I’m going through nicotine withdrawal which is screwing up my sleep, plus I’m feeling physically off, just don’t feel well. Not nauseous per se but no appetite, kinda run down, just feel poorly. I’m assuming all this will pass? I don’t know. I talk to Dr. Levy tomorrow, I see Dr. Schumacher next week and I can ask them. I have expectations of feeling much better than this, and it’s not like I want to go back to the nicotine gum but damn, I’m tired of feeling like shit.

My 50s have been horrible, don’t mean to put all this negativity out here but it’s how I feel right now. I’ll feel better after I eat brunch and settle into the afternoon. It’s Labor Day today, a holiday, time to relax and be free from worry and angst. I hope I feel better soon. Deep breath, Melissa. Stay in today and let whatever you do today be enough.


Writing Prompt: The ABCs of Gratitude

 Prompt: Write about gratitude.

ABC (Always Be Contemplating) Gratitude 

I’ve been out of sorts lately, restless, irritable and discontent, and that calls for sitting down and drawing up a Gratitude List. It’s amazing how things always tend to look better after I’ve taken time to contemplate what I am grateful for in my life. I first learned about the Gratitude List exercise from my time in AA but I’ve since learned that lots of different organizations and avenues call on people to jot down what they are grateful for. It’s a powerful exercise and I’m glad I’m familiar with it. 

So here we go, today I’m extremely grateful for:

1. My Sobriety. This always comes first on any gratitude list I do, for everything hinges on my sober life. I treasure my sobriety and work hard to protect it. 

2. My family support, particularly from my husband Michael, and mom Wendy. Both have stood by my side as I struggle through management of my bipolar and anxiety disorders. I’m very lucky to have their support. 

3. Sponsor Shawn and the AA community. Thank goodness Shawn came into my life 4 years ago. I’ve had much personal growth as we’ve slowly been working through the Steps. Shawn has also made it possible for me to meet fellow folks in AA by hosting his Monday night Zoom and having various holiday gatherings at his home. I’m deeply grateful for Shawn and the AA fellowship.

4. To have a roof over my head, plus to live in the historic, picturesque German Village neighborhood. 

5. For food on the table, and to be able to indulge in my passion for cooking.

6. My Mental health stability and treatment team including my psychiatrist and talk therapist. Being dually diagnosed with bipolar disorder and alcoholism means I have to work extra hard to manage my life, and I’m blessed to have top notch mental health practitioners to work with who help keep me sane and sober. For me, I need to be medicine compliant, following directions or else everything falls apart. I’m done living in the unstable world of substance abuse and tinkering with meds. I’m living a life now where mental health treatment compliance and sobriety are of upmost importance. I’m grateful I see that now, and the chaos from years past is over.

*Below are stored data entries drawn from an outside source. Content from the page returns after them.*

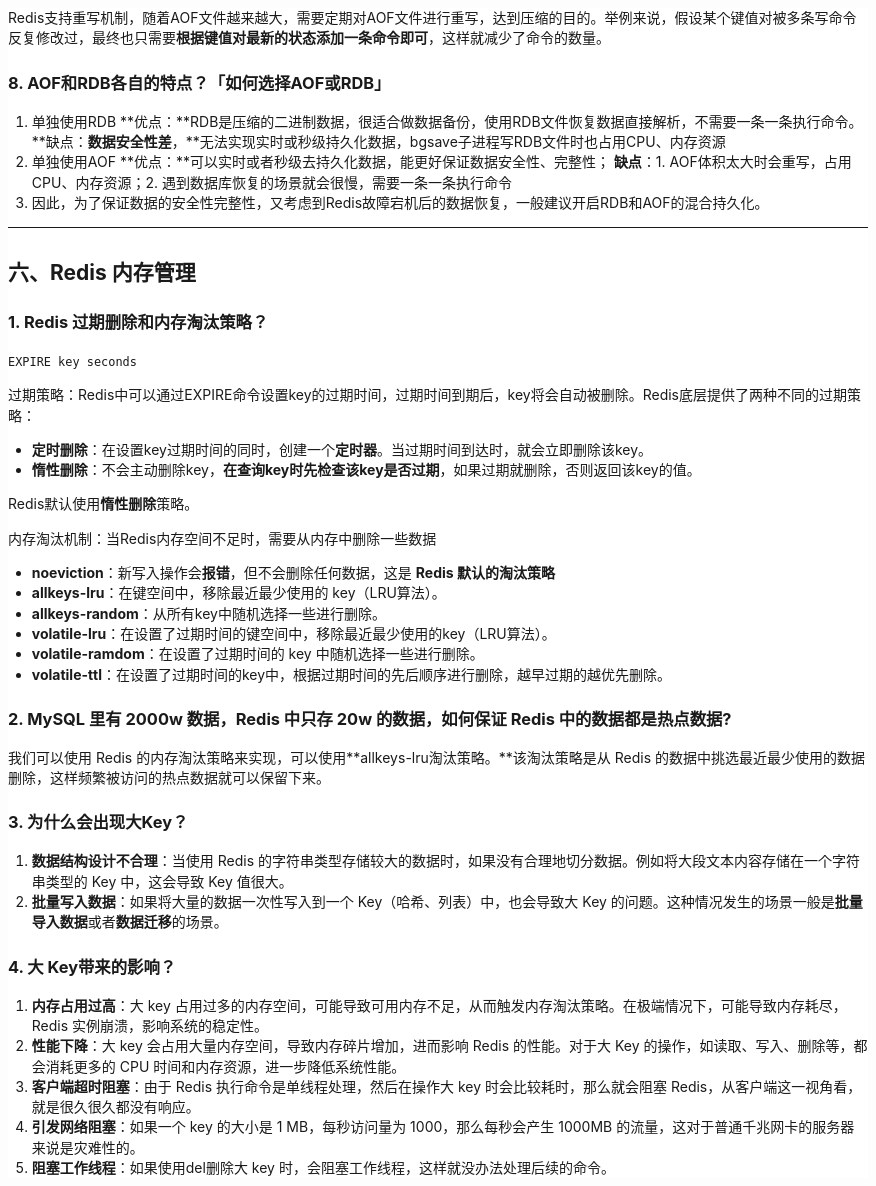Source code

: Redis支持重写机制，随着AOF文件越来越大，需要定期对AOF文件进行重写，达到压缩的目的。举例来说，假设某个键值对被多条写命令反复修改过，最终也只需要**根据键值对最新的状态添加一条命令即可**，这样就减少了命令的数量。

### 8. AOF和RDB各自的特点？「如何选择AOF或RDB」

1. 单独使用RDB
   **优点：**RDB是压缩的二进制数据，很适合做数据备份，使用RDB文件恢复数据直接解析，不需要一条一条执行命令。
   **缺点：**数据安全性差**，**无法实现实时或秒级持久化数据，bgsave子进程写RDB文件时也占用CPU、内存资源
2. 单独使用AOF
   **优点：**可以实时或者秒级去持久化数据，能更好保证数据安全性、完整性；
   **缺点**：1. AOF体积太大时会重写，占用CPU、内存资源；2. 遇到数据库恢复的场景就会很慢，需要一条一条执行命令
3. 因此，为了保证数据的安全性完整性，又考虑到Redis故障宕机后的数据恢复，一般建议开启RDB和AOF的混合持久化。

------

## 六、Redis 内存管理

### 1. Redis 过期删除和内存淘汰策略？

```java
EXPIRE key seconds️
```

过期策略：Redis中可以通过EXPIRE命令设置key的过期时间，过期时间到期后，key将会自动被删除。Redis底层提供了两种不同的过期策略：

- **定时删除**：在设置key过期时间的同时，创建一个**定时器**。当过期时间到达时，就会立即删除该key。
- **惰性删除**：不会主动删除key，**在查询key时先检查该key是否过期**，如果过期就删除，否则返回该key的值。

Redis默认使用**惰性删除**策略。

内存淘汰机制：当Redis内存空间不足时，需要从内存中删除一些数据

- **noeviction**：新写入操作会**报错**，但不会删除任何数据，这是 **Redis 默认的淘汰策略**
- **allkeys-lru**：在键空间中，移除最近最少使用的 key（LRU算法）。
- **allkeys-random**：从所有key中随机选择一些进行删除。
- **volatile-lru**：在设置了过期时间的键空间中，移除最近最少使用的key（LRU算法）。
- **volatile-ramdom**：在设置了过期时间的 key 中随机选择一些进行删除。
- **volatile-ttl**：在设置了过期时间的key中，根据过期时间的先后顺序进行删除，越早过期的越优先删除。

### 2. MySQL 里有 2000w 数据，Redis 中只存 20w 的数据，如何保证 Redis 中的数据都是热点数据?

我们可以使用 Redis 的内存淘汰策略来实现，可以使用**allkeys-lru淘汰策略。**该淘汰策略是从 Redis 的数据中挑选最近最少使用的数据删除，这样频繁被访问的热点数据就可以保留下来。

### 3. 为什么会出现大Key？

1. **数据结构设计不合理**：当使用 Redis 的字符串类型存储较大的数据时，如果没有合理地切分数据。例如将大段文本内容存储在一个字符串类型的 Key 中，这会导致 Key 值很大。
2. **批量写入数据**：如果将大量的数据一次性写入到一个 Key（哈希、列表）中，也会导致大 Key 的问题。这种情况发生的场景一般是**批量导入数据**或者**数据迁移**的场景。

### 4. 大 Key带来的影响？

1. **内存占用过高**：大 key 占用过多的内存空间，可能导致可用内存不足，从而触发内存淘汰策略。在极端情况下，可能导致内存耗尽，Redis 实例崩溃，影响系统的稳定性。
2. **性能下降**：大 key 会占用大量内存空间，导致内存碎片增加，进而影响 Redis 的性能。对于大 Key 的操作，如读取、写入、删除等，都会消耗更多的 CPU 时间和内存资源，进一步降低系统性能。
3. **客户端超时阻塞**：由于 Redis 执行命令是单线程处理，然后在操作大 key 时会比较耗时，那么就会阻塞 Redis，从客户端这一视角看，就是很久很久都没有响应。
4. **引发网络阻塞**：如果一个 key 的大小是 1 MB，每秒访问量为 1000，那么每秒会产生 1000MB 的流量，这对于普通千兆网卡的服务器来说是灾难性的。
5. **阻塞工作线程**：如果使用del删除大 key 时，会阻塞工作线程，这样就没办法处理后续的命令。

7. Female friendships outside of AA. I like to keep a somewhat active social life going with local friends I have. I enjoy having coffee or lunch or dinner with friends. I’m working hard not to be isolated, even though sometimes I get anxious about going out. 

8. My Basset Hound Lily who is like a child to me. 

9. To be retired. My time is mine to spend as I choose. Enough said.

10. And lastly, I’m deeply grateful for this writing group. This is a place where I can freely express myself in a way I love: the written word. We have built a wonderful space for fellowship and sharing. I’m honored to be a part of this community.